Text provided
On April 6, the folks at Crafton Heights continued to think about what it means to hear Jesus say “I Am…” This morning, we considered his claim to be the Good Shepherd, as found in John 10. The Old Testament reading came from Ezekiel 34
Jesus said, “I am the good shepherd.” You know, a lot of times, Jesus says stuff that makes total sense to us. But sometimes, he says things that seem to be totally removed from our experience. How much do you know about shepherding?
As it turns out, I have some history in the field of livestock management. While I have never listed “shepherd” on my resume, it turns out that for a week about fifteen years ago, I was “the Goat Guy” at a Bible school that our youth group facilitated in Western New York.
The reason I do not list this on my resume, though, is that I am not a very good shepherd. I was given some rope, one sheep and two very willful goats and I spent the better part of five days chasing these loud and smelly creatures through the little village they’d set up. It was not my finest moment. I didn’t know what I was doing.
And that’s what sort of gets me about our scripture this morning. We’re walking through the sayings of Jesus in the Gospel of John, and we’re looking at the times and places where he says, “I am…” And mostly, when he says that, we have an image that we can deal with , don’t we? I am the bread of life… OK, I know bread, I’ve seen bread. I am the light, I am the door – we know about light and doors. But I am the good shepherd? What’s that about? How do we know if that’s a good thing?

Exercise details
In the text on Jesus as the good shepherd, copy word for word the passage starting with "On April 6, the" and going on through "know about shepherding?".

Dataset

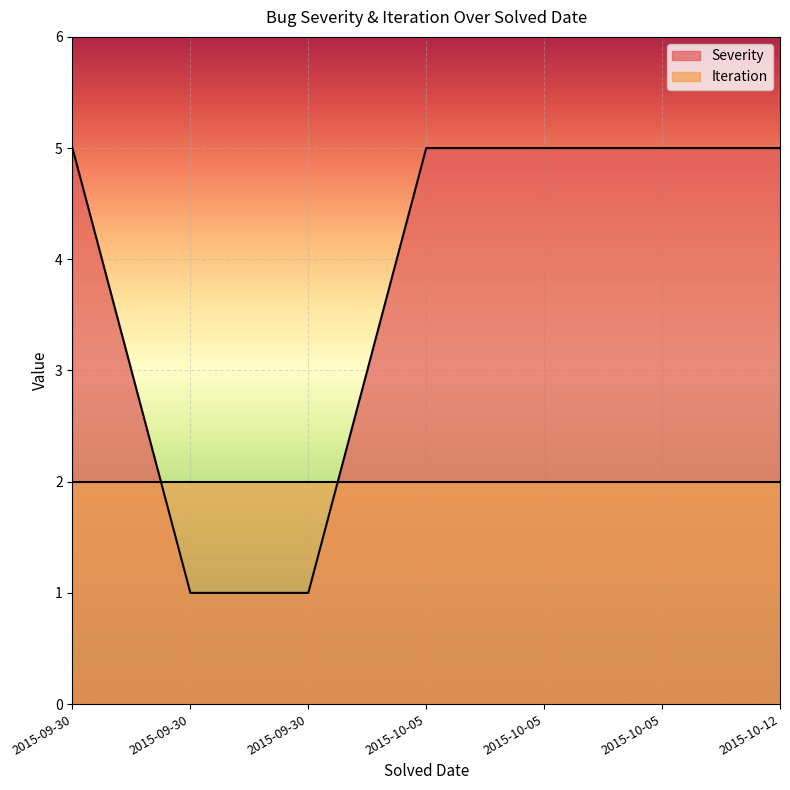

Reading left to right, list all the values displayed in this chart.

2015-09-30=5	2015-09-30=1	2015-09-30=1	2015-10-05=5	2015-10-05=5	2015-10-05=5	2015-10-12=5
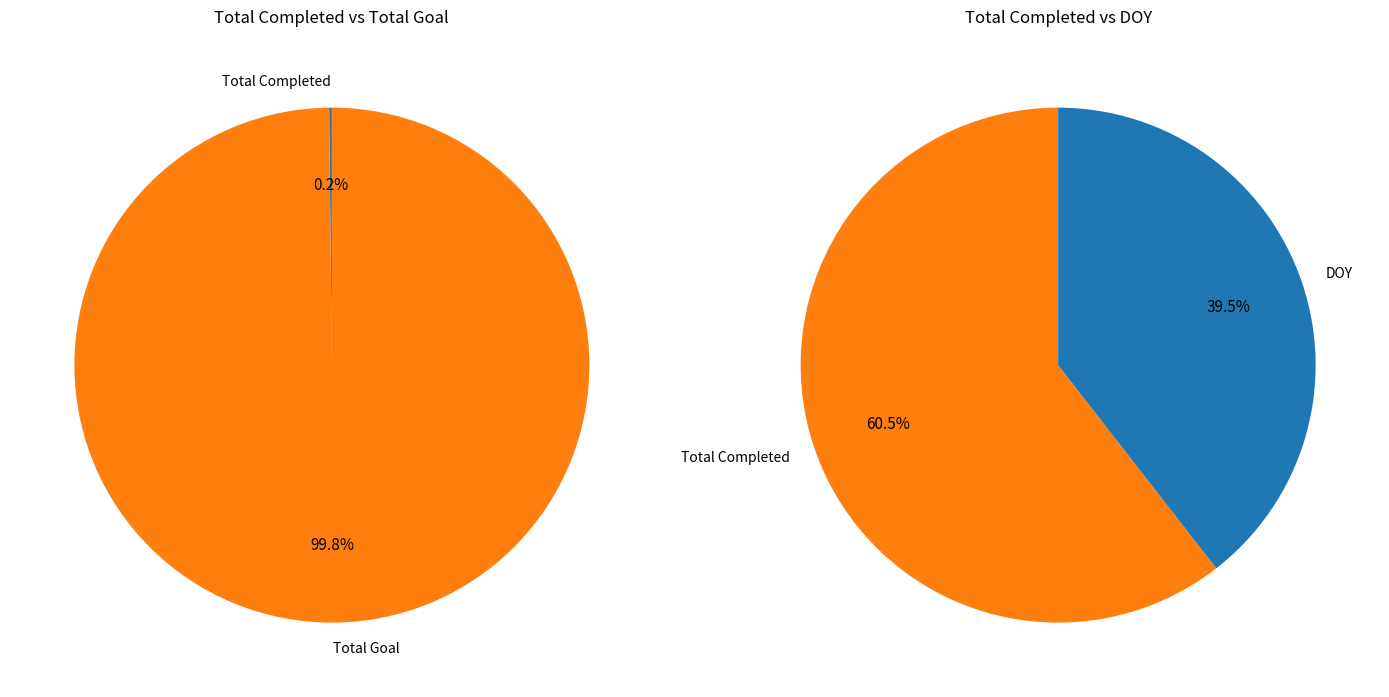

What is the majority slice?

Total Goal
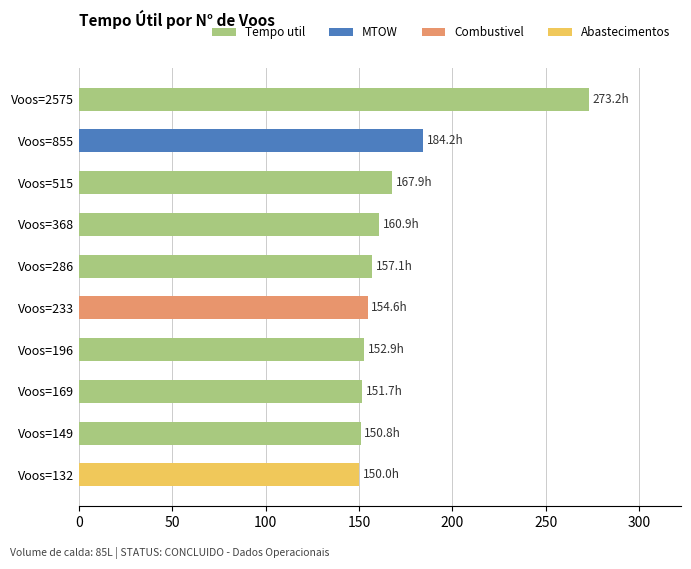

The value at Voos=149 is 67.1. True or false?

False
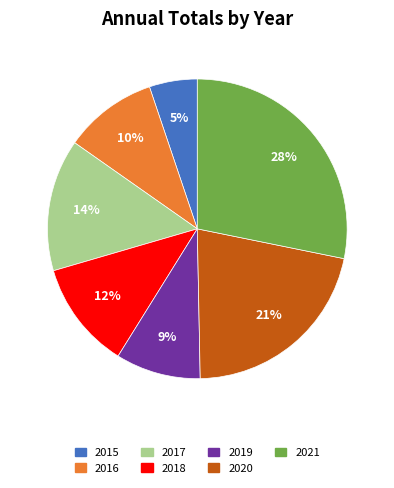

Combined, do 2015 and 2019 account for over 50%?

No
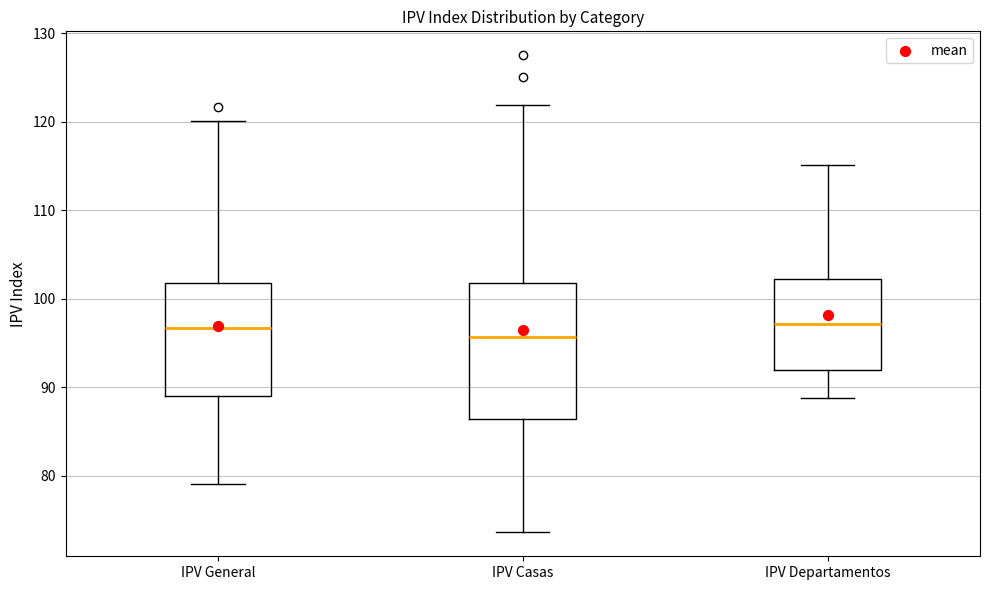

Comparing the boxes themselves (not the whiskers), which one is the tallest?

IPV Casas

Result
On April 6, the folks at Crafton Heights continued to think about what it means to hear Jesus say “I Am…” This morning, we considered his claim to be the Good Shepherd, as found in John 10. The Old Testament reading came from Ezekiel 34
Jesus said, “I am the good shepherd.” You know, a lot of times, Jesus says stuff that makes total sense to us. But sometimes, he says things that seem to be totally removed from our experience. How much do you know about shepherding?